_Required work_. All that is wanted is an exact copy of the line containing "Annotated regions visible" and the lines after it, through the end of the records.
(Exercise data begins)
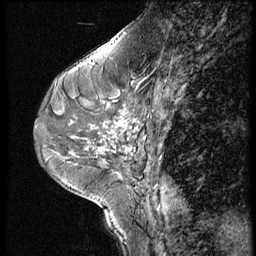
Breast MRI (dynamic contrast-enhanced), one sagittal slice; slice 24 of 56 in the series (ordered by position); 3 images stored at this slice position (order not interpretable as contrast timing); 1.5 T; TE 4.2 ms, TR 9 ms; 2.5 mm slice thickness; 256 × 256 image matrix, field of view 180 × 180 mm. Female patient, age 46 years. From the clinical record (not read from this slice): setting: breast cancer imaged before/during neoadjuvant chemotherapy; receptor status: HER2-positive.
Structures marked on this image (semi-automatically segmented with operator editing):
- analysis volume of interest (the breast-tissue region the enhancement analysis was run in; not a lesion): bounding box (x1, y1, x2, y2) in pixels: (73, 86, 164, 161)
- tumour enhancement mask (voxels above the 140 % enhancement threshold inside the analysis volume of interest): (115, 122, 131, 150)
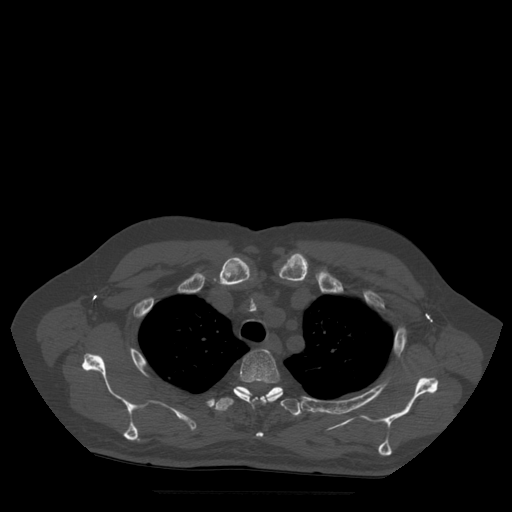
CT including the spine, one axial slice. Position 403 of 522 along the scan axis. Bone window (W 1800 / L 400 HU). 1.25 mm slice thickness. 512 × 512 image matrix. Patient age 72 years. From the clinical record (not read from this slice): primary cancer: prostate.
Annotated regions visible in this slice (semi-automatically segmented with operator editing):
- T3 vertebra: box from (x=234, y=349) to (x=283, y=438) px
- T4 vertebra: (x=215, y=387)–(x=302, y=416)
(Exercise data ends)
_Task output_.
Annotated regions visible in this slice (semi-automatically segmented with operator editing):
- T3 vertebra: box from (x=234, y=349) to (x=283, y=438) px
- T4 vertebra: (x=215, y=387)–(x=302, y=416)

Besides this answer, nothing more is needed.